Über den Autor (Amazon-Infos)
Vladimir Sorokin, geboren 1955, gilt als der bedeutendste zeitgenössische Schriftsteller Russlands. Er wurde bekannt mit Werken wie »Die Schlange«, »Marinas dreißigste Liebe«, »Der himmelblaue Speck« und zuletzt »Der Tag des Opritschniks« und »Der Zuckerkreml«. Sorokin ist einer der schärfsten Kritiker der politischen Eliten Russlands und sieht sich regelmäßig heftigen Angriffen regimetreuer Gruppen ausgesetzt.
Rezension:
Die Geschichte beginnt in einem kleinen Dorf im winterlichen Russland, wo der Arzt Garin vergeblich versucht, seine Reise durch einen hartnäckigen Schneesturm fortzusetzen. Sein Auftrag ist es, eine Vakzine in ein verseuchtes Dorf zu bringen. Der Erzählstil erinnert an alte russische Erzählungen in der Tradition von Tschechow oder Gogol, die Atmosphäre ist geprägt durch Kälte, Schnee, Holzhäuser, warme Öfen, Wodka, Pelzmützen und Filzstiefeln. In Ermangelung an normalen Pferden gerät der Arzt an den Fuhrmann Krächz, der stolzer Besitzer eines Mobils mit 50 Pferdestärken ist und sich bereit erklärt, ihn zu begleiten. Und ab nun wird dem Leser klar, dass gar nichts so ist, wie es zu sein scheint. Die Pferdestärken bestehen aus leibhaftigen 50 Minipferden, so groß wie Rebhühner, die das Mobil durch den eisigen Sturm befördern, obenauf das ungleiche Paar aus dem pflichtbewußten, doch verbissenen Arzt und dem etwas phlegmatischen, doch gutherzigen Krächz. Eine zähe Reise durch die Kälte und Finsternis beginnt, die beiden Reisenden begegnen so einigen sonderbaren Dingen und grotesken Gestalten, die jedoch nur den Leser verwundern.

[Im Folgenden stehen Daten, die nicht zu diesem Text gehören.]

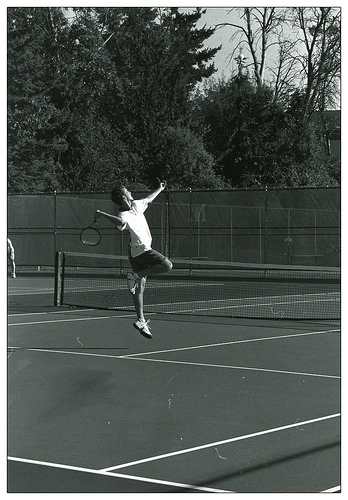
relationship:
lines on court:
[9, 291, 342, 316] [8, 263, 338, 491]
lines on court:
[123, 327, 339, 354] [8, 263, 338, 491]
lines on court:
[120, 355, 339, 380] [8, 263, 338, 491]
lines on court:
[71, 413, 340, 474] [8, 263, 338, 491]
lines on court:
[8, 455, 235, 492] [8, 263, 338, 491]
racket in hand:
[80, 215, 101, 246] [93, 208, 102, 219]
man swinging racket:
[83, 178, 203, 344] [51, 194, 118, 261]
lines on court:
[75, 308, 279, 499] [8, 263, 338, 491]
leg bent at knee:
[147, 239, 182, 275] [158, 253, 188, 287]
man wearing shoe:
[94, 183, 173, 339] [133, 318, 153, 338]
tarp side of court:
[203, 173, 312, 252] [39, 288, 294, 398]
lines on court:
[71, 318, 289, 493] [130, 308, 238, 418]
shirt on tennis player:
[115, 198, 152, 259] [93, 176, 177, 342]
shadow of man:
[5, 345, 128, 353] [94, 183, 173, 339]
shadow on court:
[5, 345, 128, 353] [8, 263, 338, 491]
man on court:
[94, 183, 173, 339] [8, 263, 338, 491]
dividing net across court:
[53, 249, 341, 324] [54, 83, 343, 345]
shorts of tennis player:
[128, 246, 167, 273] [111, 183, 172, 334]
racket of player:
[74, 213, 107, 251] [75, 173, 195, 345]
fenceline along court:
[8, 192, 338, 269] [15, 232, 347, 487]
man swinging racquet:
[94, 183, 173, 339] [79, 213, 101, 243]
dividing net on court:
[53, 249, 341, 324] [8, 263, 338, 491]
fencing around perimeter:
[185, 191, 343, 275] [7, 265, 339, 277]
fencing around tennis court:
[185, 191, 343, 275] [64, 304, 347, 478]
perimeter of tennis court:
[7, 265, 339, 277] [64, 304, 347, 478]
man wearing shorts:
[94, 183, 173, 339] [127, 249, 166, 272]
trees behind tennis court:
[6, 6, 340, 191] [7, 271, 341, 491]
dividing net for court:
[53, 249, 341, 324] [9, 260, 343, 489]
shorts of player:
[118, 246, 170, 270] [85, 170, 194, 339]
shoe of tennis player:
[133, 318, 153, 338] [93, 181, 172, 339]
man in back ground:
[94, 183, 173, 339] [41, 180, 343, 264]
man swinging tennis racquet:
[94, 183, 173, 339] [40, 199, 114, 252]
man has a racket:
[94, 183, 173, 339] [80, 215, 101, 246]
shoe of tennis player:
[126, 268, 140, 297] [93, 176, 177, 342]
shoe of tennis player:
[133, 315, 154, 338] [93, 176, 177, 342]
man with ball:
[94, 183, 173, 339] [159, 178, 170, 188]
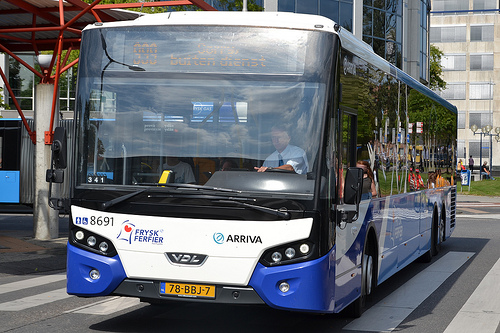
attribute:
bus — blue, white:
[66, 11, 457, 315]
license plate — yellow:
[158, 281, 216, 298]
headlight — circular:
[89, 269, 100, 279]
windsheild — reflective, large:
[73, 27, 340, 205]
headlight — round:
[280, 281, 288, 291]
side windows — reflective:
[338, 47, 457, 199]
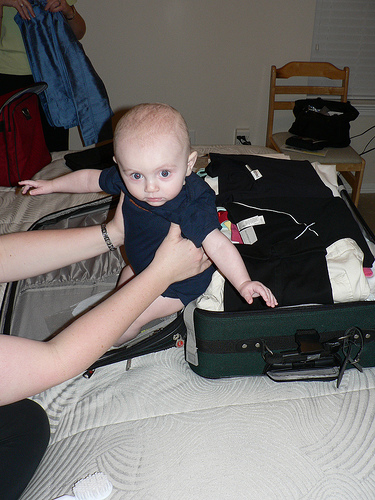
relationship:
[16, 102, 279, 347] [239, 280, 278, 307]
baby has hand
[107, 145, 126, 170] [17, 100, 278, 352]
ear on baby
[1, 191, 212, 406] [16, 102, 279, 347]
woman holding baby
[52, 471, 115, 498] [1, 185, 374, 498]
brush on bed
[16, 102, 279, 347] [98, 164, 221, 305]
baby wearing shirt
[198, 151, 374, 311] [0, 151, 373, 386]
clothes in suitcase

Nach und nach wird klar, dass die Geschichte wohl in einem zukünftigen Russland spielt, wo es hochtechnologische Errungenschaften gibt wie Hologramme oder sich selbst erzeugende Materialien, und wo Menschen und Tiere Mutationen von Riesen- oder Zwergarten entwickelt haben. Trotzdem scheint die Zeit stehen geblieben zu sein, die Menschen leben eher traditionell und in einfachen Verhältnissen. Die Geschichte schwankt irgendwo zwischen Märchen und Science-Fiction, Road-Movie und magischem Realismus.
Die beiden Hauptfiguren kommen nur unter größten Mühen vorwärts, immer wieder bleiben sie stecken, werden zugeschneit, müssen sich ausgraben. Dem Autor gelingt es hervorragend, das Gefühl von Zähigkeit und Beschwernis zu transportieren. (Fast) Immer wieder gibt es aber Lösungswege und Zufluchtsorte, und auch der Leser wird dann mit neuen Verrücktheiten für seine Geduld belohnt.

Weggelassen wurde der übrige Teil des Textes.